Etant donné qu’il est impossible de conclure que le ministère ignore tous ces arguments, l’on peut suspecter que la décision d’expatriation répond à des paramètres directement liés à la racine du conflit. C’est une façon de s’associer une fois de plus et pour l’énième fois, à l’action propagandiste marocaine dans le but de asséner un coup, un coup profond au mouvement de solidarité espagnol avec le peuple sahraoui. Un mouvement qui va au-delà des ONG, au-delà du lien de plus de 50 coopérants. Le but est d’inoculer la peur parmi les milliers d’amis du peuple sahraoui dont le nombre a été en croissance et en capacité de lutte et de sacrifice le long des nombreuses années du conflit. L’existence et la puissance de ce mouvement a toujours été le facteur qui a menacé la romance politique entre les partis au pouvoir successifs de l’Espagne et le Royaume du Maroc. Il a toujours été le trait distinctif qui a défié le statu quo, que beaucoup ont essayé d’imposer en raison d’Etat. La présence constante, la surveillance continue des amis du Sahara a évité, à plusieurs reprises, la clôture du dossier du Sahara occidental. C’est cela que l’on veut détruire avec cette décision et d’autres actions déguisées en diplomatie et en défense des intérêts espagnols.
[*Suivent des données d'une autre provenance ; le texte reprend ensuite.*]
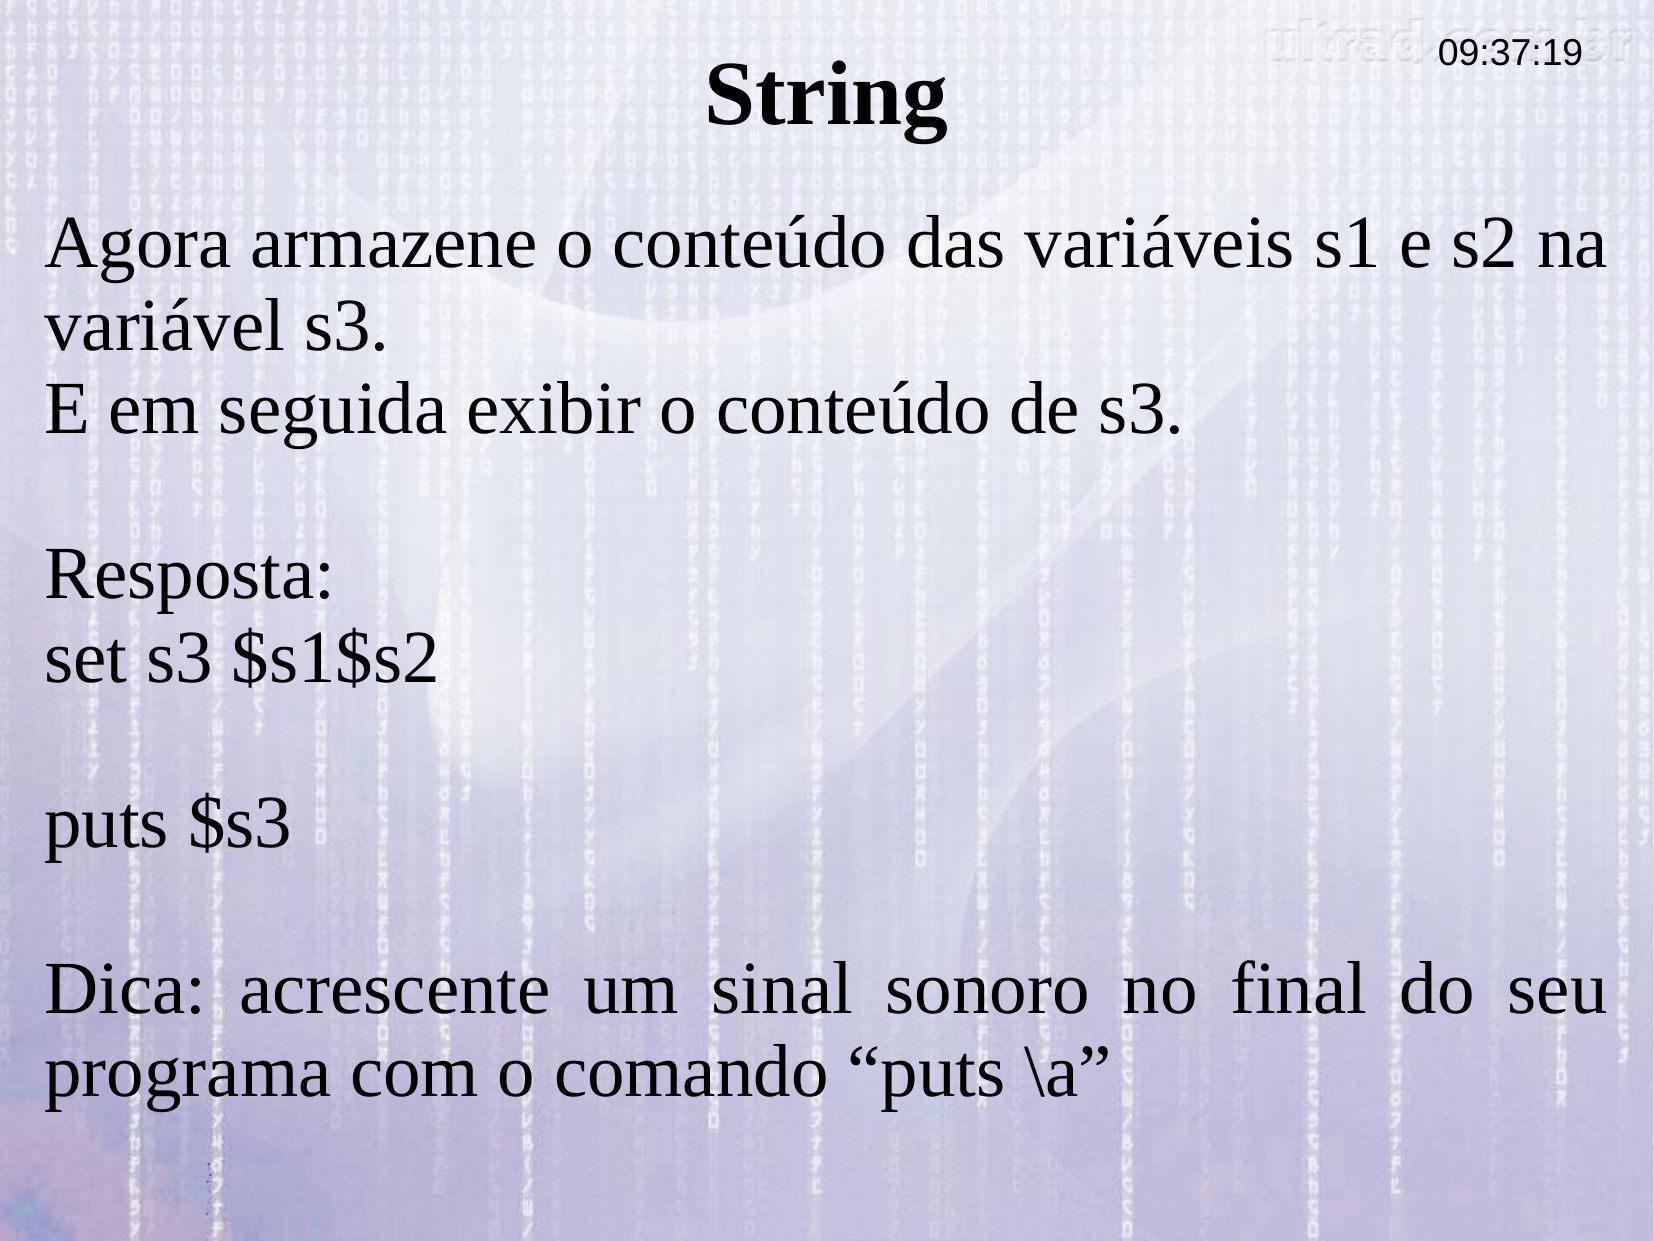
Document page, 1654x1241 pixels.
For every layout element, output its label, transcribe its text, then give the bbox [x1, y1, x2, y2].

text_box String [29, 35, 1625, 171]
text_box Agora armazene o conteúdo das variáveis s1 e s2 na variável s3. E em seguida exibir o conteúdo de s3. Resposta: set s3 $s1$s2 puts $s3 Dica: acrescente um sinal sonoro no final do seu programa com o comando “puts \a” [29, 193, 1625, 1207]
picture [0, 0, 1654, 1241]
text_box 10:08:44 [1423, 23, 1631, 94]
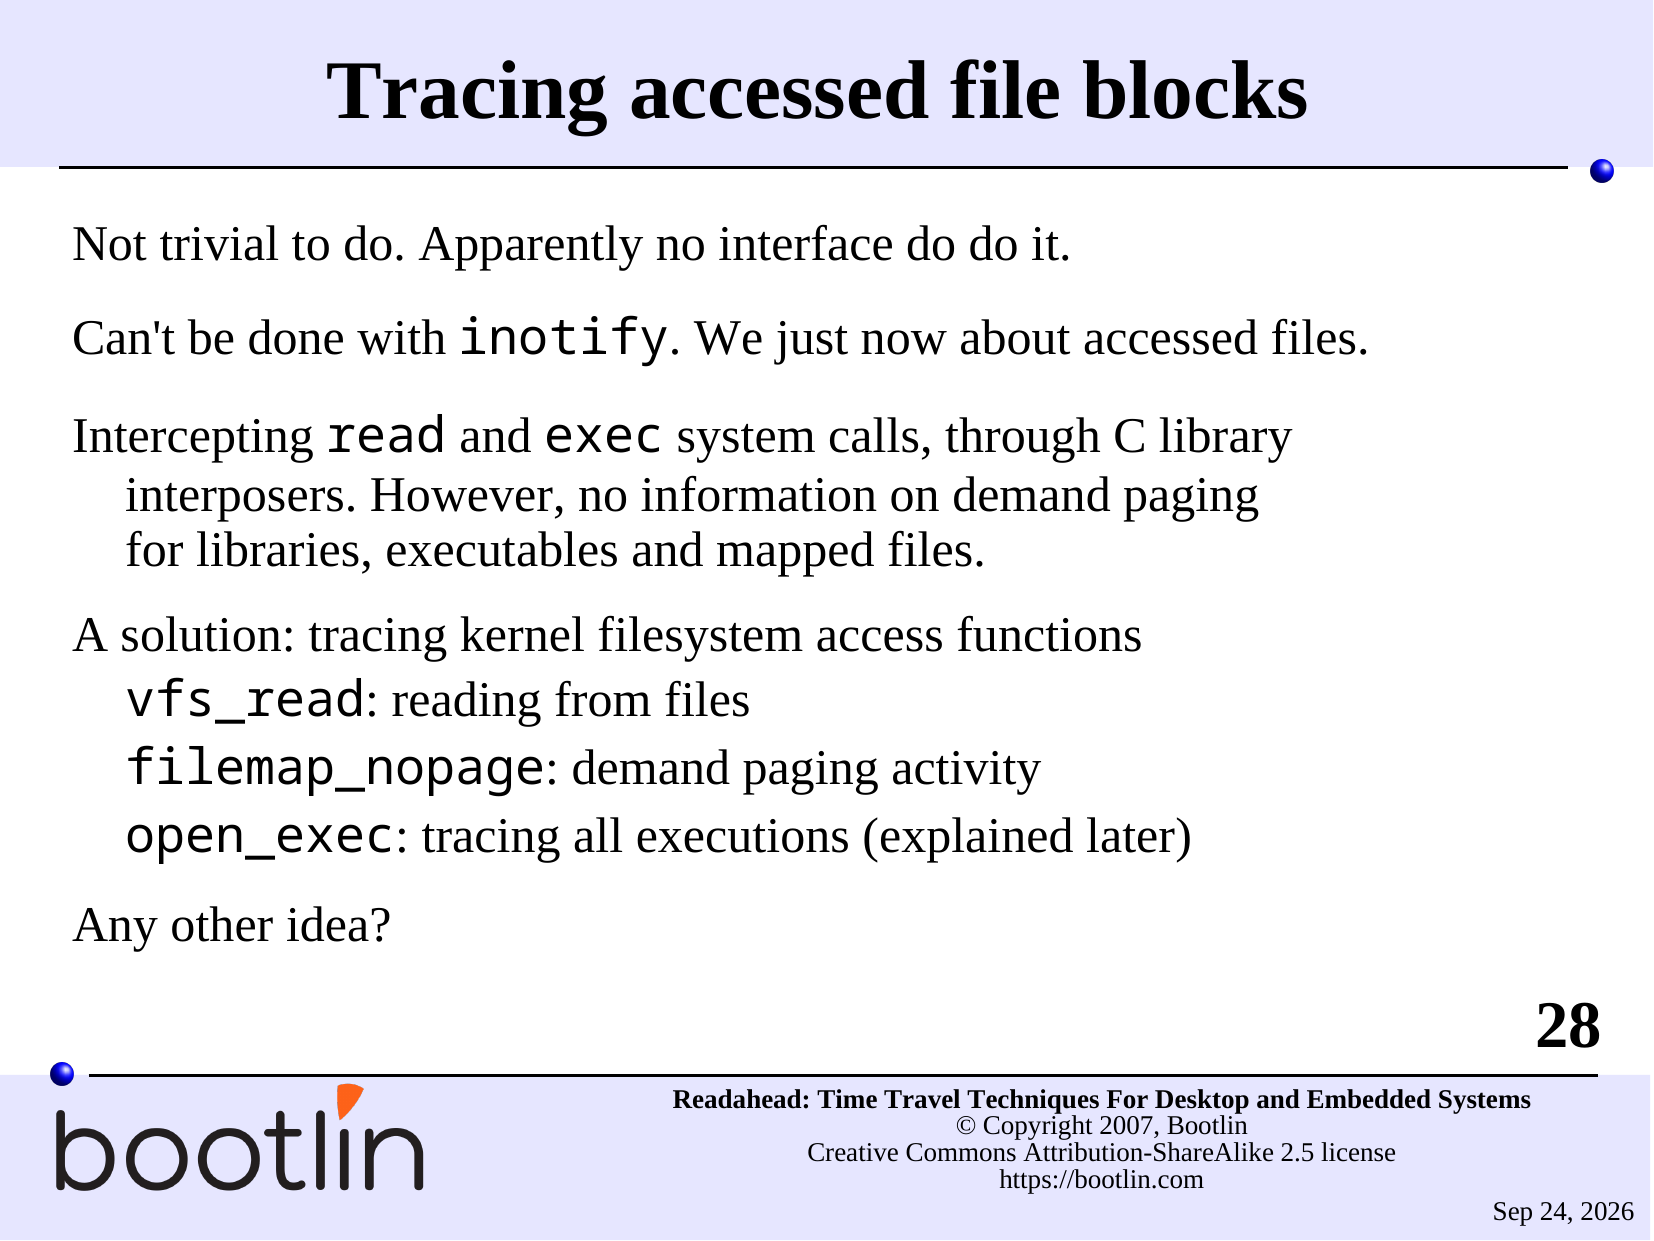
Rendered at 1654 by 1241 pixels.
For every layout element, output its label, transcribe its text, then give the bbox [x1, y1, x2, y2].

list Not trivial to do. Apparently no interface do do it. Can't be done with inotify. We just now about accessed files. Intercepting read and exec system calls, through C library interposers. However, no information on demand paging for libraries, executables and mapped files. A solution: tracing kernel filesystem access functions vfs_read: reading from files filemap_nopage: demand paging activity open_exec: tracing all executions (explained later) Any other idea? [54, 216, 1574, 1066]
picture [17, 1060, 462, 1230]
title Tracing accessed file blocks [33, 29, 1604, 153]
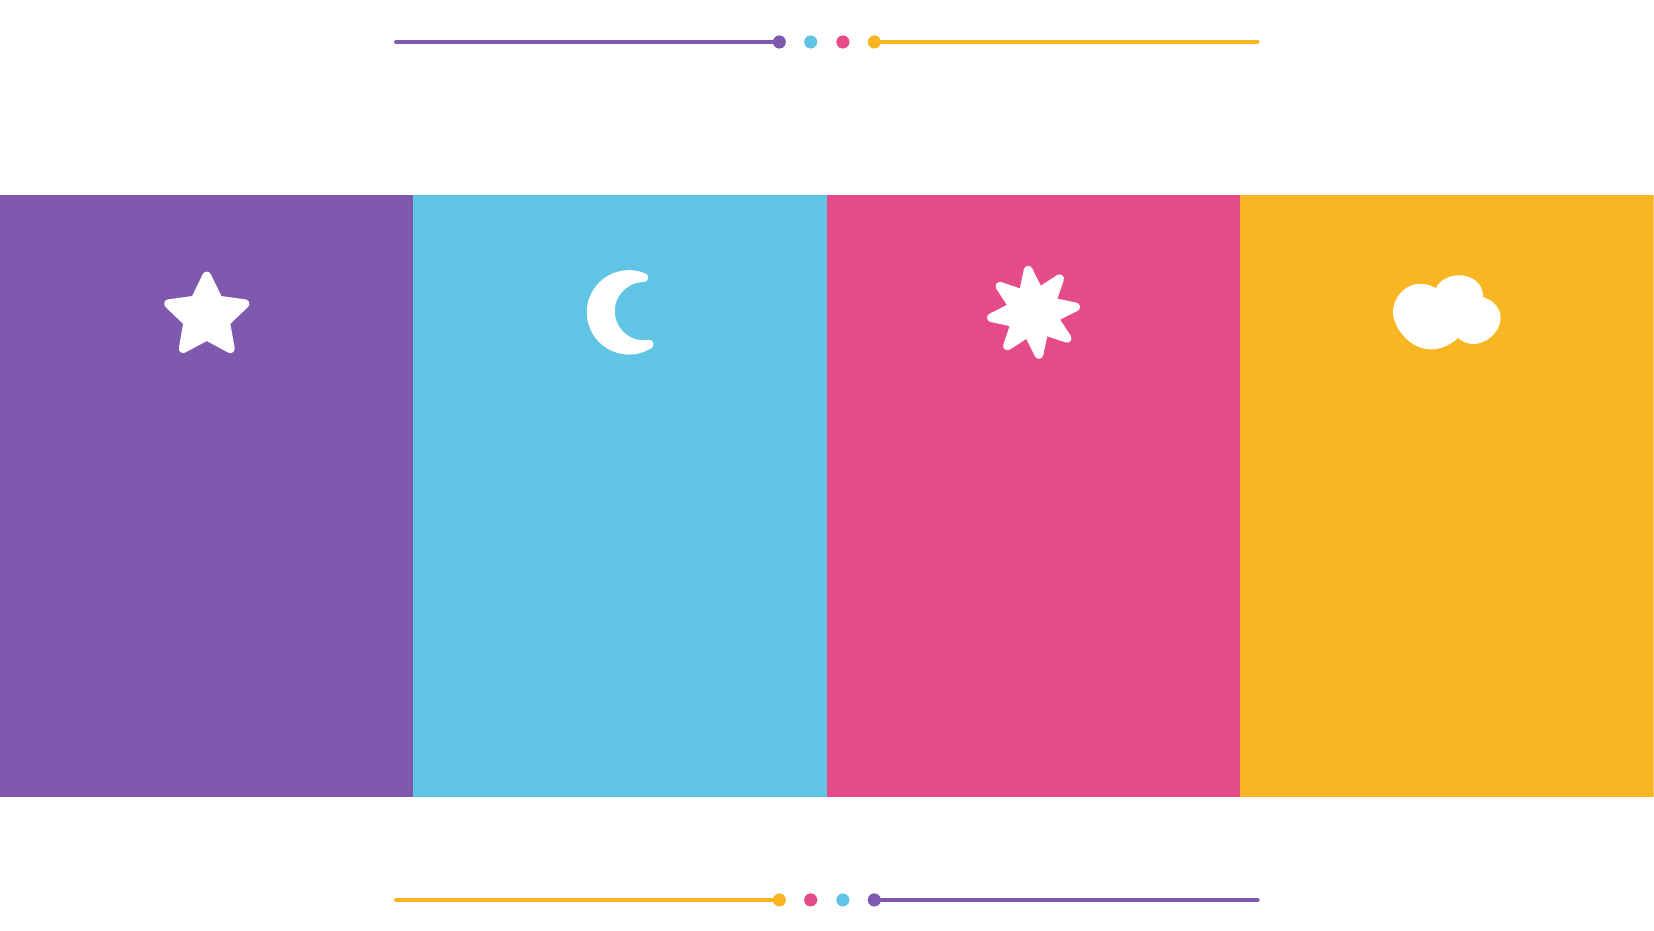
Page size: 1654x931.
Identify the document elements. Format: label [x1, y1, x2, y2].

Un mouvement populaire qui doit retenir la leçon et gérer judicieusement ses ressources. Il est temps de promouvoir plus que jamais la présence humaine dans les territoires sahraouis. Aux territoires occupés et à Tindouf, et de ne pas tomber dans les provocations de gens qui cherchent à développer leurs propres affaires avec le Maroc comme argument central de ses actions. Un malin a laissé entendre qu’il est temps de revenir aux grandes affaires hispano-marocaines et devancer les Français. Dans la promotion de cette idée stupide, les amis du Makhzen sont maîtres. Et tomber dans le piège est très typique de certains imprudents et / ou profiteurs de la politique espagnole de droite et de gauche. Bref, en tout cas, ils gagnent: ils auront toujours une petite villa ou un chalet pour la fin de leurs carrières.